**Work request:**
Print each record that follows exactly, leaving the pictures behind.

**Data section:**
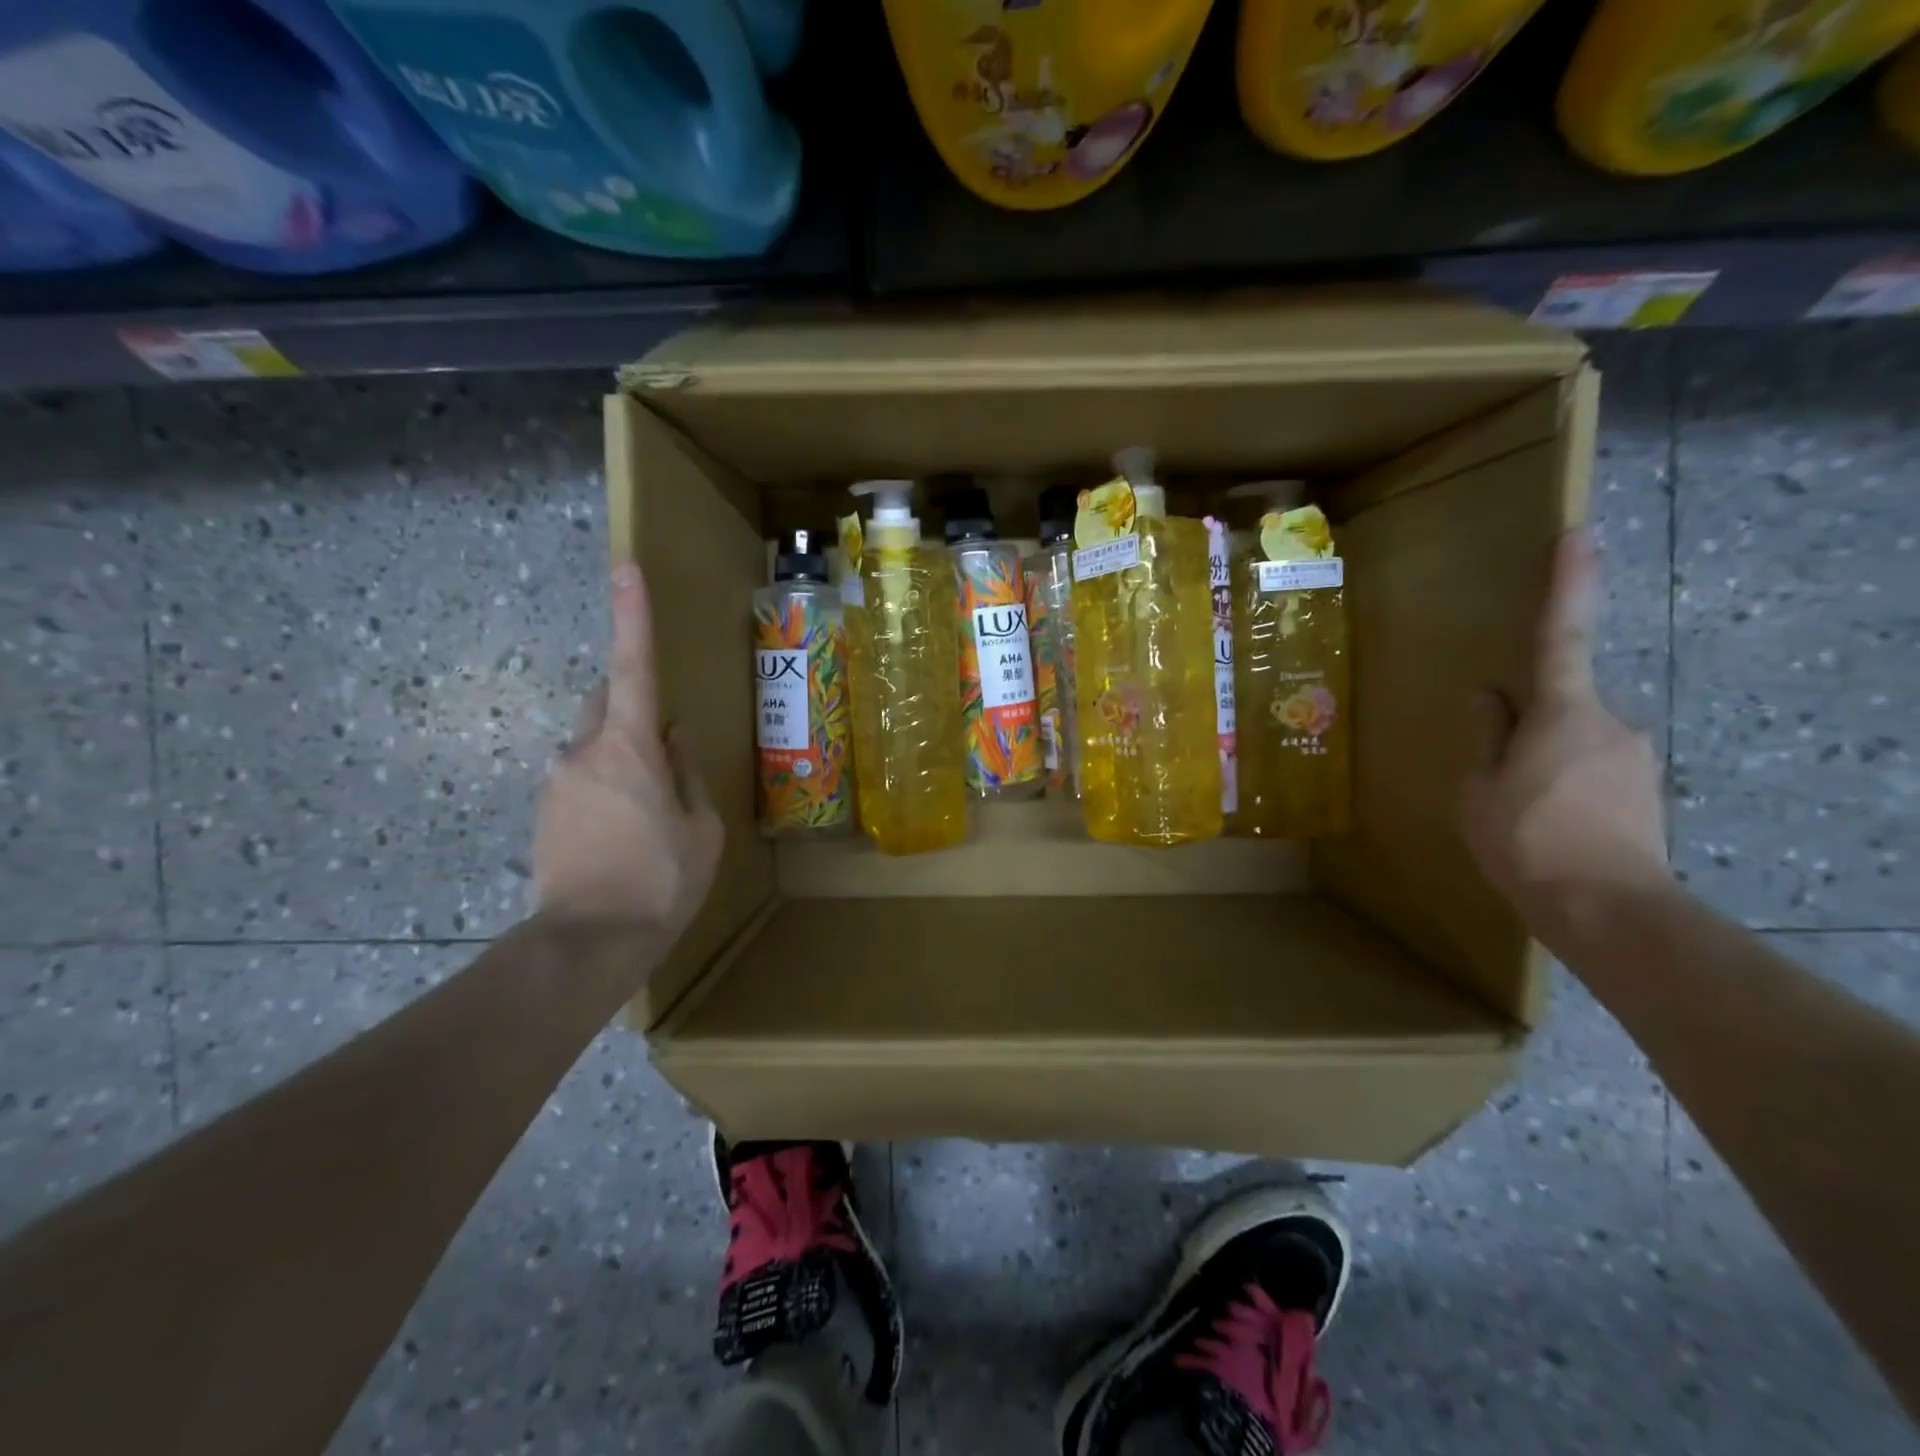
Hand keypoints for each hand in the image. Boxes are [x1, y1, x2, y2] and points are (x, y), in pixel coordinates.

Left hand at [534, 562, 722, 937]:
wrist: (588, 943)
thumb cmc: (661, 880)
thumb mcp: (701, 828)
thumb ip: (688, 772)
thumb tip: (674, 736)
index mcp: (629, 747)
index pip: (633, 666)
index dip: (632, 616)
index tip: (625, 568)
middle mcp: (583, 751)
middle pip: (608, 702)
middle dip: (633, 707)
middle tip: (665, 751)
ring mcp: (557, 782)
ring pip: (594, 746)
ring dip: (622, 759)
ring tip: (650, 814)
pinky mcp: (544, 813)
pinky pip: (581, 780)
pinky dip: (605, 788)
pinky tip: (624, 834)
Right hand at [1462, 530, 1668, 934]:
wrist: (1608, 911)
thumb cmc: (1527, 840)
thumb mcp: (1480, 788)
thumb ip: (1486, 736)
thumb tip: (1489, 696)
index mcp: (1562, 713)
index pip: (1560, 636)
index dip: (1568, 583)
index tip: (1579, 535)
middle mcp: (1611, 723)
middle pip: (1560, 706)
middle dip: (1528, 729)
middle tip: (1499, 780)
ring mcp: (1634, 758)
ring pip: (1574, 743)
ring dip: (1544, 766)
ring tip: (1518, 817)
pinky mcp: (1646, 792)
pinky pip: (1592, 772)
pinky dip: (1565, 789)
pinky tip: (1547, 829)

**Reply to the exercise:**
Hand keypoints for each hand in the image. Boxes are [x1, y1, x2, y2] and points are (x, y), in pixel coordinates.

Left hand at [534, 562, 722, 937]:
wrist: (588, 943)
thumb cmc: (661, 880)
thumb mcp: (701, 828)
thumb ip: (688, 772)
thumb tip: (674, 736)
index mcp: (629, 747)
index pip: (633, 666)
index dip: (632, 616)
index tip: (625, 568)
middle mcp: (583, 751)
middle pip: (608, 702)
middle dip: (633, 707)
middle tip: (665, 751)
ring mcp: (557, 782)
ring pip: (594, 746)
ring dip: (622, 759)
ring tip: (650, 814)
pinky mcp: (544, 813)
pinky pip: (581, 780)
pinky dip: (605, 788)
pinky tip: (624, 834)
Right hand at [1462, 530, 1668, 934]:
wrist: (1608, 911)
thumb cmc: (1527, 840)
thumb mcp: (1480, 788)
thumb ip: (1486, 736)
thumb tip: (1489, 696)
index mcp: (1562, 713)
index pip: (1560, 636)
index dip: (1568, 583)
index tip: (1579, 535)
middle mcp: (1611, 723)
middle pip: (1560, 706)
middle dip: (1528, 729)
middle tip: (1499, 780)
ring mcp: (1634, 758)
ring pip: (1574, 743)
ring dip: (1544, 766)
ring tip: (1518, 817)
pinky mcp: (1646, 792)
pinky pip: (1592, 772)
pinky dip: (1565, 789)
pinky tip: (1547, 829)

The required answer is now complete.